REPUBLIKA.CO.ID, JAKARTA--Mahkamah Konstitusi (MK) menyatakan Komisi Pemberantasan Korupsi (KPK) keliru dalam memahami ketentuan penyelidikan dan penyidikan terhadap Wakil Presiden RI, Boediono terkait dengan kasus pemberian dana talangan (bail out) Bank Century.
Korupsi, menurut MK, dalam arti hukum pidana itu berbeda dengan korupsi dalam arti hukum tata negara. ''KPK boleh memeriksa korupsi siapapun, tanpa harus lewat MK,'' kata Ketua MK, Mahfud MD kepada wartawan, Selasa (20/11).
Sebelumnya KPK menyatakan tidak bisa melakukan penyelidikan maupun penyidikan terhadap Boediono lantaran berstatus wakil presiden sebagaimana diatur dalam Pasal 7B UUD 1945.
KPK bahkan mengutip pakar yang menjelaskan mengenai teori konstitusi bahwa penyelidikan terhadap warga negara istimewa seperti wakil presiden hanya bisa dilakukan oleh DPR. Setelah itu, yang bersangkutan dibawa ke Mahkamah Konstitusi untuk diperiksa, diadili, lalu diputuskan.
Menurut Mahfud, korupsi menurut hukum konstitusi bila terkait impeachment atau pemakzulan, maka produk vonisnya dari MK hanya berupa pendapat. Tanpa ada hukuman pidana dan bersifat final.

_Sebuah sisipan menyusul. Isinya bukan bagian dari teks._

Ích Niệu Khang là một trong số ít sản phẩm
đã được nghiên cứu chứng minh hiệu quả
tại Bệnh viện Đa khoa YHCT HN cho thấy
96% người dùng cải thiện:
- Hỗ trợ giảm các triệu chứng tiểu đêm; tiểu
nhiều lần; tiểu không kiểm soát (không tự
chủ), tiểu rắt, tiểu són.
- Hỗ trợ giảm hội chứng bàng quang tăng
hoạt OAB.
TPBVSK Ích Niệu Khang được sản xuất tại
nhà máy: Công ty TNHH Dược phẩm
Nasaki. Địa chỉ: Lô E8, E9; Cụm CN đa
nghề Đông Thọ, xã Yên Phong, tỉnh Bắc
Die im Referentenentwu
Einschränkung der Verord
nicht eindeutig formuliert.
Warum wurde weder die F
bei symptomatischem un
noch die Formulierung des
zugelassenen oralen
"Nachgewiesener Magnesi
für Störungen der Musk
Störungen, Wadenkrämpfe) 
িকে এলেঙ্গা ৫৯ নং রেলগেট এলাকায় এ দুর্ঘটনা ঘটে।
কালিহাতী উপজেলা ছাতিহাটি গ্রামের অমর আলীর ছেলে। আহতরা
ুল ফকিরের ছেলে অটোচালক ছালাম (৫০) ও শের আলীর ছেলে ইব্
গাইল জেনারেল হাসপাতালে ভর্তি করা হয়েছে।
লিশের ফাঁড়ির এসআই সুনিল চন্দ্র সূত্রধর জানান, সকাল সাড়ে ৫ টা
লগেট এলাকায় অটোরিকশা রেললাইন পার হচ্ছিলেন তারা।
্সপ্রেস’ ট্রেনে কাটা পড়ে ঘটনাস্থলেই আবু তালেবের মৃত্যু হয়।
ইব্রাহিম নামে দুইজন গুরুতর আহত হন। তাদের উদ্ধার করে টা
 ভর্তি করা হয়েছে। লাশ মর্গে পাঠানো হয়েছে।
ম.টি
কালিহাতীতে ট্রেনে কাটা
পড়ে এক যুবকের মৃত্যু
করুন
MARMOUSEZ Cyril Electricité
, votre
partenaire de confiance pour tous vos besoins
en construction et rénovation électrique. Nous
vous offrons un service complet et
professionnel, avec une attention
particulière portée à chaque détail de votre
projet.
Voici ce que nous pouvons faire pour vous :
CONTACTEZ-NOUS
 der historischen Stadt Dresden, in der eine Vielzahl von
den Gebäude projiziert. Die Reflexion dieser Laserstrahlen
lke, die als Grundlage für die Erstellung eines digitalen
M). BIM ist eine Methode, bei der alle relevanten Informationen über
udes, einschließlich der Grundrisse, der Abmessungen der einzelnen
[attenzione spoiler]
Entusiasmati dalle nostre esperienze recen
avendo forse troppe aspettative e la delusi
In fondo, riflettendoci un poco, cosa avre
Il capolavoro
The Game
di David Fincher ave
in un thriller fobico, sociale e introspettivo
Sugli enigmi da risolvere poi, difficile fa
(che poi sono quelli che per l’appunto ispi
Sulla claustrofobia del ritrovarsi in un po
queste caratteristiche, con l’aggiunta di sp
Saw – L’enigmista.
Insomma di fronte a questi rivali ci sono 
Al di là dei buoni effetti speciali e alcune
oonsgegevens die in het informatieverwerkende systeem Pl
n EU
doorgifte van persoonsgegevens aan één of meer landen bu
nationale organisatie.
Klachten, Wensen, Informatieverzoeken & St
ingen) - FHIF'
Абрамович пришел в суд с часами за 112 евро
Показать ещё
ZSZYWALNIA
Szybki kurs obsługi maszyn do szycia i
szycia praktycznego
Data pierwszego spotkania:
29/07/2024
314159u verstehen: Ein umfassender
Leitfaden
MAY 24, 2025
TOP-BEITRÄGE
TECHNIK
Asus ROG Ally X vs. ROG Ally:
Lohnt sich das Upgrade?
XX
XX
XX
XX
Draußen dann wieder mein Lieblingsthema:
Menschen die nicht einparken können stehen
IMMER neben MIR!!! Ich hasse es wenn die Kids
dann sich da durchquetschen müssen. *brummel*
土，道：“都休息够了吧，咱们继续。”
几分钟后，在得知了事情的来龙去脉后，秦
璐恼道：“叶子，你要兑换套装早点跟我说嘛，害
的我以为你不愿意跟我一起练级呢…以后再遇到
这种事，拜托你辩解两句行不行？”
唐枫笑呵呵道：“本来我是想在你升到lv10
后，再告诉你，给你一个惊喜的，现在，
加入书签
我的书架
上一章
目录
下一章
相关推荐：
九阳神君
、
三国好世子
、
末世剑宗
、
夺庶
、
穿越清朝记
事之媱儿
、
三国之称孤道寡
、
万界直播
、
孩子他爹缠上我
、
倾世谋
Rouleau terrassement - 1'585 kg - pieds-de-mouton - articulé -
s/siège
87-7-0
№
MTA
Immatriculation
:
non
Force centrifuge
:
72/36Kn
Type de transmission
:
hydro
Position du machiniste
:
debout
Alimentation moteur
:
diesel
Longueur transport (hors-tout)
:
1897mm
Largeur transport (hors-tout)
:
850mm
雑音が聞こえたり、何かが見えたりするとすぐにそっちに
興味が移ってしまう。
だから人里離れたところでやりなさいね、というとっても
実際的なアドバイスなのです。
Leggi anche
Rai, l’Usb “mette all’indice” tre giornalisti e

Sebagai tindak lanjutnya, yang bersangkutan akan diberikan hukuman politik dari MPR. Sedangkan korupsi dalam hukum pidana, itu produknya bisa hukuman penjara. Sehingga penuntut atau pihak yang dituntut bisa mengajukan banding, kasasi, dan ada masa penahanan sebelumnya.
''Waktunya bisa bertahun-tahun baru selesai. Kalau pemeriksaan korupsi dalam hukum konstitusi itu hanya 90 hari dan tak ada penahanan atau penghukuman melainkan pemberhentian. Itu pun tergantung MPR. Abraham salah kalau berpendapat seperti yang dikatakan di DPR tadi."